The Futility Hotline
Monday, March 01, 2004
 
The Subject Line (or How A Corporate Procedure Became Part of Everyday Culture)
Hello?

Anyone?

Bueller?

I think the engine has permanently stalled. I'll try to add some gas here on behalf of my fellow bloggers and consider the subject. Line, that is.

One of the more useful/annoying bits of e-mail communication has got to be the subject line. Its roots are from the days when memos were circulated at work on paper. Each memo had to have some sort of one line summary about just what it is you were about to read, just in case the author did a piss poor job of conveying the point in the body of the memo. So when memos became electronic, the subject line had to come with it. Now, with this summary, you can prioritize which "important e-mail" you wanted to read, assuming that you didn't make that choice based on the author of the e-mail.
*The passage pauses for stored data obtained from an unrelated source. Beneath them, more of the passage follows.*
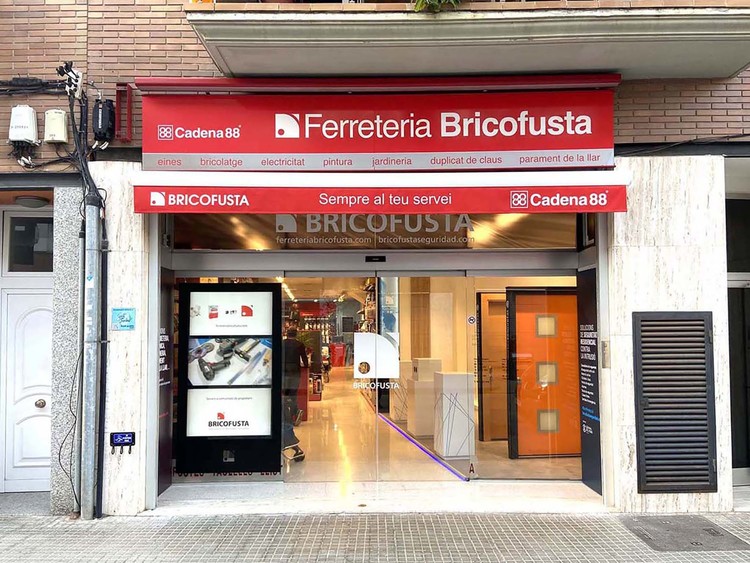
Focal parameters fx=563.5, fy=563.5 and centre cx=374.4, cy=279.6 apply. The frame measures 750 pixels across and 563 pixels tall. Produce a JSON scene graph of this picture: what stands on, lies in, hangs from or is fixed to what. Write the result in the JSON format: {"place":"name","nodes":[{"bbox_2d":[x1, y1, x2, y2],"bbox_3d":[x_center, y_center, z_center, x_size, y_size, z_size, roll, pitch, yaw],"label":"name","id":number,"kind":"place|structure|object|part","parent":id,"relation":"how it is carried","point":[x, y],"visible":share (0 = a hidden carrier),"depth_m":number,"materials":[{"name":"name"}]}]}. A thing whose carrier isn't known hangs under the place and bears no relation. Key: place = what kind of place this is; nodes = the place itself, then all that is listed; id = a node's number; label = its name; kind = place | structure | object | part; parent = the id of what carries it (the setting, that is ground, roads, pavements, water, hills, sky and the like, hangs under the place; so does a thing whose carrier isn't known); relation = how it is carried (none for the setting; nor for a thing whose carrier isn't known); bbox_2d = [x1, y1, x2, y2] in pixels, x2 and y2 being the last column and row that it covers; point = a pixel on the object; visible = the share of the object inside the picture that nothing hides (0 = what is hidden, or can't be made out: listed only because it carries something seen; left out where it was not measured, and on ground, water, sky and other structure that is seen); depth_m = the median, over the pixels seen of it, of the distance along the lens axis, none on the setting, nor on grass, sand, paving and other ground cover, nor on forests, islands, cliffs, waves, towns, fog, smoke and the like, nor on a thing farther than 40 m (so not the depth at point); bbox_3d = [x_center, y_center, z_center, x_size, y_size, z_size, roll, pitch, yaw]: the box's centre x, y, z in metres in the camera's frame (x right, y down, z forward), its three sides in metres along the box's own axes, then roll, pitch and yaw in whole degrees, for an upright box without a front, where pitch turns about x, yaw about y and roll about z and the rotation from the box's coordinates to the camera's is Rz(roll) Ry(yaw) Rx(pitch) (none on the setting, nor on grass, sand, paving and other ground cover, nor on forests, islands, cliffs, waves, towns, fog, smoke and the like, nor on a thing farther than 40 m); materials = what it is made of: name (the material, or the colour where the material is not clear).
{"place":"outdoors","nodes":[
{"label":"outdoors","id":0,"kind":"place"},
{"bbox_2d":[330,342,346,366],"bbox_3d":[-1.260,2.564,19.118,0.568,0.800,0.474,0,-3,0],"label":"red box","id":1,"kind":"object","parent":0,"point":[339,352],"visible":0.81,"depth_m":18.95,"materials":[{"name":"red"}]},
{"bbox_2d":[0,510,749,562],"label":"pavement","id":2,"kind":"structure","parent":0,"point":[10,518],"materials":[{"name":"grey"}]},
{"bbox_2d":[152,480,609,513],"bbox_3d":[0.133,2.119,5.384,4.561,0.177,0.875,0,-3,0],"label":"doorstep","id":3,"kind":"object","parent":2,"relation":"on","point":[235,495],"visible":0.8,"depth_m":5.29,"materials":[{"name":"white stone"}]},
{"bbox_2d":[620,515,749,550],"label":"manhole cover","id":4,"kind":"object","parent":2,"relation":"in","point":[710,529],"visible":0.93,"depth_m":4.54,"materials":[{"name":"grey metal"}]},
{"bbox_2d":[0,0,749,516],"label":"building","id":5,"kind":"structure","parent":0,"point":[643,108],"depth_m":5.42,"materials":[{"name":"brick"}]},
{"bbox_2d":[8,105,38,144],"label":"junction box","id":6,"kind":"object","parent":5,"relation":"attached to","point":[31,128],"visible":0.96,"depth_m":5.07,"materials":[{"name":"white plastic"}]},
{"bbox_2d":[0,282,52,493],"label":"white door","id":7,"kind":"structure","parent":5,"relation":"in","point":[27,456],"depth_m":5.83,"materials":[{"name":"white paint"}]},
{"bbox_2d":[6,214,52,272],"bbox_3d":[-3.507,-0.358,5.842,0.626,0.643,0.155,0,-3,0],"label":"window","id":8,"kind":"structure","parent":5,"relation":"in","point":[25,262],"depth_m":5.83,"materials":[{"name":"glass"}]},
{"bbox_2d":[14,195,48,207],"bbox_3d":[-3.540,-0.806,5.821,0.320,0.097,0.314,0,-3,0],"label":"ceiling lamp","id":9,"kind":"object","parent":5,"relation":"attached to","point":[34,202],"visible":0.98,"depth_m":5.72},
{"bbox_2d":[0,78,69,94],"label":"cable bundle","id":10,"kind":"object","parent":5,"relation":"attached to","point":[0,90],"visible":0.94,"depth_m":5.26,"materials":[{"name":"black plastic"}]},
{"bbox_2d":[44,109,68,143],"bbox_3d":[-2.913,-1.397,5.161,0.217,0.296,0.148,0,-3,0],"label":"junction box","id":11,"kind":"object","parent":5,"relation":"attached to","point":[59,120],"visible":0.97,"depth_m":5.10,"materials":[{"name":"white plastic"}]},
{"bbox_2d":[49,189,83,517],"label":"stone pillar","id":12,"kind":"structure","parent":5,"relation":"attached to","point":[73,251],"depth_m":5.15,"materials":[{"name":"grey stone"}]},
{"bbox_2d":[57,61,82,96],"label":"cable junction box","id":13,"kind":"object","parent":5,"relation":"attached to","point":[67,65],"visible":0.94,"depth_m":4.97,"materials":[{"name":"plastic"}]},
{"bbox_2d":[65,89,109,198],"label":"cable bundle","id":14,"kind":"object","parent":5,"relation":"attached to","point":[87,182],"visible":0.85,"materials":[{"name":"black rubber"}]},
{"bbox_2d":[80,189,102,521],"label":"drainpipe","id":15,"kind":"object","parent":5,"relation":"attached to","point":[95,368],"visible":0.94,"depth_m":5.15,"materials":[{"name":"grey metal"}]},
{"bbox_2d":[92,98,114,142],"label":"cable splice box","id":16,"kind":"object","parent":5,"relation":"attached to","point":[104,112],"visible":0.96,"depth_m":5.11,"materials":[{"name":"black plastic"}]},
{"bbox_2d":[110,431,135,453],"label":"key hook rack","id":17,"kind":"object","parent":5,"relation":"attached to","point":[117,436],"visible":0.98,"depth_m":5.03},
{"bbox_2d":[111,307,135,330],"bbox_3d":[-2.289,0.362,5.127,0.246,0.206,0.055,0,-3,0],"label":"blue sign","id":18,"kind":"object","parent":5,"relation":"attached to","point":[126,319],"visible":0.98,"depth_m":5.12,"materials":[{"name":"blue"}]},
{"bbox_2d":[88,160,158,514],"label":"stone pillar","id":19,"kind":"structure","parent":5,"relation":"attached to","point":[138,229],"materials":[{"name":"white stone"}]},
{"bbox_2d":[115,83,132,142],"bbox_3d":[-2.284,-1.514,5.149,0.121,0.515,0.152,0,-3,0],"label":"red bracket","id":20,"kind":"object","parent":5,"relation":"attached to","point":[118,92],"visible":0.93,"depth_m":5.11,"materials":[{"name":"red metal"}]},
{"bbox_2d":[157,266,174,496],"bbox_3d":[-2.080,0.949,5.569,0.025,2.185,0.513,0,-3,0],"label":"panel","id":21,"kind":"object","parent":5,"relation":"attached to","point":[165,341],"visible":0.67,"depth_m":5.60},
{"bbox_2d":[174,281,284,476],"bbox_3d":[-1.481,0.955,5.742,1.131,1.915,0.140,0,-3,0],"label":"display panel","id":22,"kind":"object","parent":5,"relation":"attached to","point":[269,284],"visible":0.96,"depth_m":5.72,"materials":[{"name":"black"}]},
{"bbox_2d":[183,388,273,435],"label":"poster","id":23,"kind":"object","parent":22,"relation":"attached to","point":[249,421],"visible":0.97,"depth_m":5.76,"materials":[{"name":"white"}]},
{"bbox_2d":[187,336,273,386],"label":"poster","id":24,"kind":"object","parent":22,"relation":"attached to","point":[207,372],"visible":0.98,"depth_m":5.70,"materials":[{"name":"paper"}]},
{"bbox_2d":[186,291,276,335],"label":"poster","id":25,"kind":"object","parent":22,"relation":"attached to","point":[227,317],"visible":0.98,"depth_m":5.72,"materials":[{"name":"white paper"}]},
{"bbox_2d":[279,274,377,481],"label":"glass door","id":26,"kind":"structure","parent":5,"relation":"in","point":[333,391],"depth_m":5.76,"materials":[{"name":"glass"}]},
{"bbox_2d":[170,213,577,251],"bbox_3d":[0.019,-0.565,5.802,3.930,0.465,0.059,0,-3,0],"label":"transom window","id":27,"kind":"structure","parent":5,"relation":"in","point":[545,240],"depth_m":5.78,"materials":[{"name":"glass"}]},
{"bbox_2d":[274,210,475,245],"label":"window lettering","id":28,"kind":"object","parent":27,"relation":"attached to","point":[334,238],"visible":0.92,"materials":[{"name":"grey plastic"}]},
{"bbox_2d":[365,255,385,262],"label":"door sensor","id":29,"kind":"object","parent":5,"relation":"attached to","point":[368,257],"visible":0.96,"depth_m":5.77,"materials":[{"name":"black plastic"}]},
{"bbox_2d":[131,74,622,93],"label":"awning","id":30,"kind":"object","parent":5,"relation":"attached to","point":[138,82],"visible":0.95,"depth_m":5.04,"materials":[{"name":"red"}]},
{"bbox_2d":[140,89,616,170],"bbox_3d":[0.019,-1.412,5.219,4.358,0.767,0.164,0,-3,0],"label":"shop sign","id":31,"kind":"object","parent":5,"relation":"attached to","point":[600,141],"visible":0.96,"depth_m":5.19,"materials":[{"name":"red plastic"}]},
{"bbox_2d":[131,170,631,214],"bbox_3d":[0.084,-0.794,5.118,4.563,0.408,0.778,0,-3,0],"label":"awning","id":32,"kind":"object","parent":5,"relation":"attached to","point":[614,210],"visible":0.95,"depth_m":4.98,"materials":[{"name":"red"}]},
{"bbox_2d":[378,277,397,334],"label":"blue banner","id":33,"kind":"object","parent":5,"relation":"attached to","point":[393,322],"visible":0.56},
{"bbox_2d":[371,275,475,480],"bbox_3d":[0.520,1.026,5.824,1.015,2.142,0.071,0,-3,0],"label":"glass door","id":34,"kind":"structure","parent":5,"relation":"in","point":[406,333],"depth_m":5.82,"materials":[{"name":"glass"}]},
{"bbox_2d":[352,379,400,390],"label":"door lettering","id":35,"kind":"object","parent":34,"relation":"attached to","point":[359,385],"visible":0.97,"depth_m":5.41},
{"bbox_2d":[354,333,399,379],"bbox_3d":[0.012,0.784,5.783,0.501,0.470,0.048,-1,-3,8],"label":"sticker","id":36,"kind":"object","parent":34,"relation":"attached to","point":[382,341],"visible":0.98,"depth_m":5.77,"materials":[{"name":"white"}]},
{"bbox_2d":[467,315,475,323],"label":"sticker","id":37,"kind":"object","parent":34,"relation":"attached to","point":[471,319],"visible":0.97,"depth_m":5.67,"materials":[{"name":"white"}]},
{"bbox_2d":[180,0,749,81],"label":"balcony","id":38,"kind":"structure","parent":5,"relation":"attached to","point":[722,63],"depth_m":4.49,"materials":[{"name":"concrete"}]},
{"bbox_2d":[412,0,459,12],"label":"plant","id":39,"kind":"object","parent":38,"relation":"on","point":[423,2],"visible":0.47,"depth_m":4.46,"materials":[{"name":"green plant"}]},
{"bbox_2d":[477,293,507,440],"bbox_3d":[1.818,1.218,7.724,0.843,1.996,0.130,0,-3,0],"label":"interior door","id":40,"kind":"structure","parent":5,"relation":"in","point":[503,303],"depth_m":7.70,"materials":[{"name":"brown wood"}]},
{"bbox_2d":[508,287,579,456],"bbox_3d":[2.255,1.174,7.059,1.200,1.978,0.127,0,-3,0],"label":"orange door","id":41,"kind":"structure","parent":5,"relation":"in","point":[534,365],"depth_m":7.03,"materials":[{"name":"orange"}]},
{"label":"window","id":42,"kind":"part","parent":41,"relation":"part of","materials":[{"name":"glass"}]},
{"label":"window","id":43,"kind":"part","parent":41,"relation":"part of","materials":[{"name":"glass"}]},
{"label":"window","id":44,"kind":"part","parent":41,"relation":"part of","materials":[{"name":"glass"}]},
{"bbox_2d":[577,266,601,495],"bbox_3d":[2.087,0.932,5.474,0.034,2.054,0.549,0,-3,0],"label":"panel","id":45,"kind":"object","parent":5,"relation":"attached to","point":[593,429],"visible":0.87,"depth_m":5.49,"materials":[{"name":"black"}]},
{"bbox_2d":[601,340,610,367],"bbox_3d":[2.130,0.691,5.193,0.055,0.273,0.108,0,-3,0],"label":"intercom","id":46,"kind":"object","parent":5,"relation":"attached to","point":[604,346],"visible":0.97,"depth_m":5.17,"materials":[{"name":"metal"}]},
{"bbox_2d":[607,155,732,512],"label":"stone pillar","id":47,"kind":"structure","parent":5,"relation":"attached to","point":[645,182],"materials":[{"name":"white stone"}]},
{"bbox_2d":[632,310,716,492],"bbox_3d":[2.669,1.071,5.011,0.634,1.578,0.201,0,-3,0],"label":"louvered vent","id":48,"kind":"object","parent":5,"relation":"attached to","point":[651,407],"visible":0.99,"depth_m":4.99,"materials":[{"name":"grey metal"}]},
{"bbox_2d":[725,197,749,485],"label":"glass door","id":49,"kind":"structure","parent":5,"relation":"in","point":[749,385],"depth_m":5.72,"materials":[{"name":"glass"}]},
{"bbox_2d":[270,373,583,486],"label":"shop floor","id":50,"kind":"structure","parent":0,"point":[300,428],"materials":[{"name":"beige tile"}]},
{"bbox_2d":[282,320,308,460],"bbox_3d":[-1.073,1.353,7.020,0.526,1.656,0.637,0,-3,0],"label":"man","id":51,"kind":"object","parent":50,"relation":"on","point":[291,341],"visible":0.73,"depth_m":6.88},
{"bbox_2d":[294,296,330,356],"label":"store shelf","id":52,"kind":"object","parent":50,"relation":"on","point":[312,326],"visible":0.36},
{"bbox_2d":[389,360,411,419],"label":"white pedestal","id":53,"kind":"object","parent":50,"relation":"on","point":[404,377],"visible":0.5,"depth_m":9.10,"materials":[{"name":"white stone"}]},
{"bbox_2d":[376,411,468,481],"bbox_3d":[0.428,2.214,7.982,0.132,0.050,4.482,1,-3,-17],"label":"strip","id":54,"kind":"object","parent":50,"relation":"on","point":[409,437],"visible":0.8,"depth_m":7.16,"materials":[{"name":"blue"}]},
{"bbox_2d":[406,358,441,438],"bbox_3d":[0.734,1.698,8.085,0.444,1.066,0.443,0,-3,0],"label":"white pedestal","id":55,"kind":"object","parent":50,"relation":"on","point":[416,385],"visible":0.76,"depth_m":7.91,"materials":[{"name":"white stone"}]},
{"bbox_2d":[433,370,476,460],"bbox_3d":[0.998,1.694,7.103,0.442,1.008,0.453,0,-3,0],"label":"white pedestal","id":56,"kind":"object","parent":50,"relation":"on","point":[465,432],"visible":0.93,"depth_m":6.94,"materials":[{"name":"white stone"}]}
]}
Problem is, the corporate beasts that created e-mail didn't forsee its impact on everyday life and the post office. Really, who could have? So now, informal letters from person to person are stuck with this subject line curse. How often have you sat there for hours to come up with a subject line for an e-mail? Do you really need to come up with a subject for an e-mail to your kid brother that calls him "boogerhead?" All you want to do is spontaneously fire off a message to your friend, but now you have to come up with one line to prepare that person for what is to come. So you end up with some lame subject line like "Hey." Real catchy.
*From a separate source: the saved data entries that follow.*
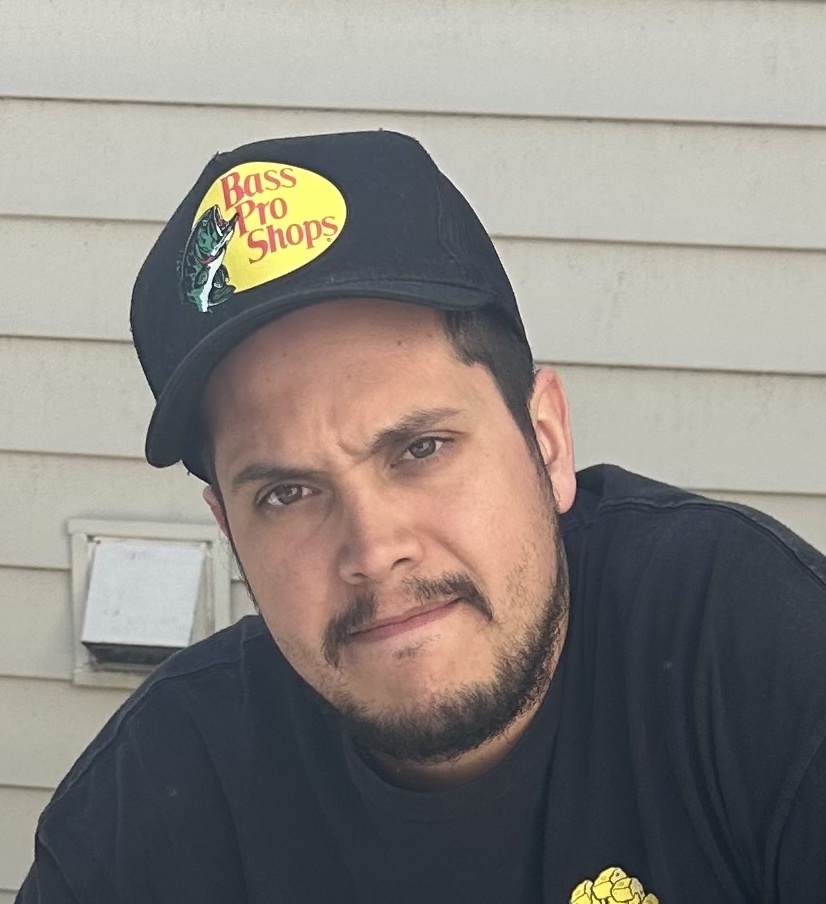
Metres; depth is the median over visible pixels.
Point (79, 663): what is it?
vent
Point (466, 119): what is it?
siding wall
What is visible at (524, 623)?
man
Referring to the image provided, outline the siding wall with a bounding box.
[0,1,825,903]
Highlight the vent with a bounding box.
[67,517,230,688]
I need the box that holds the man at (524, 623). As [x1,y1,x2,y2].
[6,125,825,903]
In many cases, you come up with a subject line and realize that anything you write in the e-mail is now seriously redundant. Let's say you want to ask someone to lunch. So of course you put in a subject line of "Lunch?" or "Let's do lunch!" Well, now what do you do for an encore? You've already put your intentions in the subject line. Why should you add the e-mail?
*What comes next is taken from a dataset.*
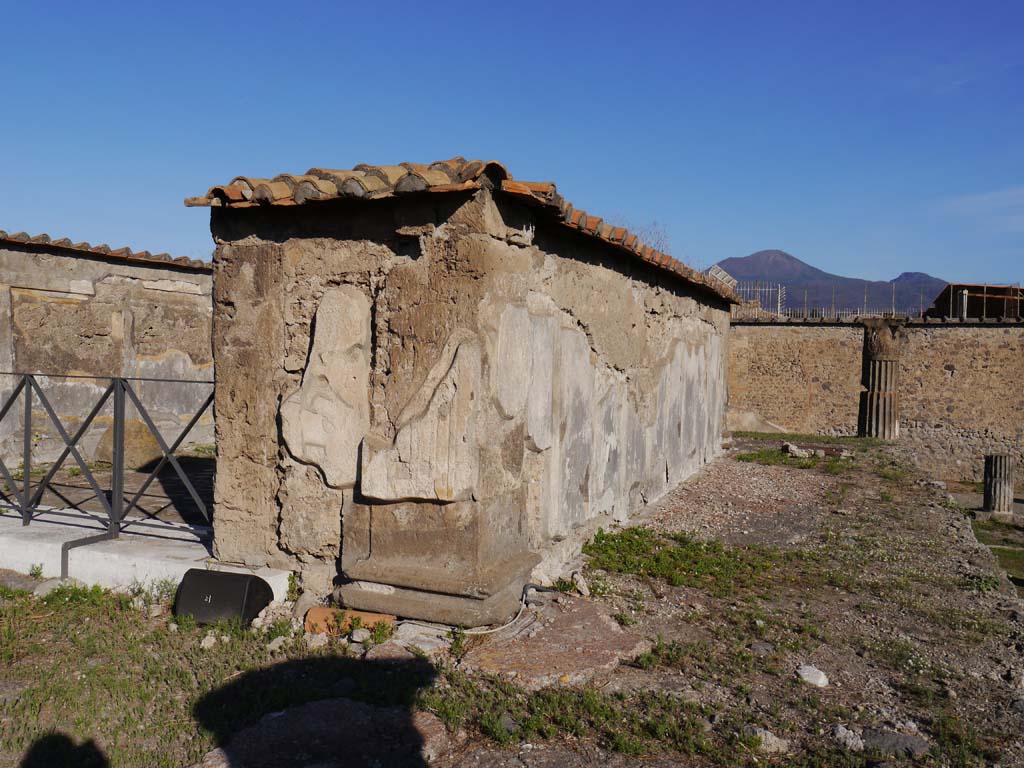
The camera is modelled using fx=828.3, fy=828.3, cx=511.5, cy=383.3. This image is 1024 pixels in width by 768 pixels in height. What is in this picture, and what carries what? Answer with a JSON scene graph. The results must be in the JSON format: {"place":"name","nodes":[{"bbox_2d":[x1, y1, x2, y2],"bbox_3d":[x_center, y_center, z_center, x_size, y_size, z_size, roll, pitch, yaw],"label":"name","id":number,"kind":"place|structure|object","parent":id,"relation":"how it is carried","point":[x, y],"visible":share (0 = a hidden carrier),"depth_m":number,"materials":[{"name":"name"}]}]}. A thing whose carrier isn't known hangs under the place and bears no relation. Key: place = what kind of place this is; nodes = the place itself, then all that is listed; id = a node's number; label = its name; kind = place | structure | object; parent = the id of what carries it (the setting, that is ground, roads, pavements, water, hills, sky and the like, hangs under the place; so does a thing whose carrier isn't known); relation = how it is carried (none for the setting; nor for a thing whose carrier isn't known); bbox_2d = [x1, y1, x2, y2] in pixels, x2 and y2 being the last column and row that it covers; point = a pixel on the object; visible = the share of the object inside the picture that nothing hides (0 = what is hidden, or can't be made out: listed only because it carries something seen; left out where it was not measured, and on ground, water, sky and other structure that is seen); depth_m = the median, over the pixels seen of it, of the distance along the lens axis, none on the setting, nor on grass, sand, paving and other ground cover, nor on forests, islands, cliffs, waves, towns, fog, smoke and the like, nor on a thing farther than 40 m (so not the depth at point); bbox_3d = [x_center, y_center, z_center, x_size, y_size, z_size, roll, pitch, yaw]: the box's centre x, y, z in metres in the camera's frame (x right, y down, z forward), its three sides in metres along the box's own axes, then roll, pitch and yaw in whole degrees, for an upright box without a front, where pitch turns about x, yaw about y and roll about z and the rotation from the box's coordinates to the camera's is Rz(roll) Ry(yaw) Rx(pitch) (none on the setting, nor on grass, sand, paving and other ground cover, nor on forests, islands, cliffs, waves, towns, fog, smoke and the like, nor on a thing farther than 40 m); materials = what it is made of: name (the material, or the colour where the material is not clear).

This leads to another problem. How much do you put into the subject line? After all, you've gone through the trouble of writing the e-mail. You want to make sure they read it. So you start trying to make the subject as vague as possible to make them open the message. Something like "Lun..." Could be a request for lunch, but maybe it's about the lunar lander.

Maybe you can be really clever and make the subject the fragment of the first sentence. Something like "Hey! I was thinking that we could...." Now they have to open the e-mail to see how it ends. Because maybe it will end with "...go out for lunch." But then again, maybe it could end with "...have wild, passionate sex in the restroom of the restaurant that we're going to have lunch at." You just don't know until you open it.

Speaking of which, I must now check my own e-mail. I'm very intrigued by the one with the subject of "Enlarge your penis in 30 seconds." It's likely not a request for lunch.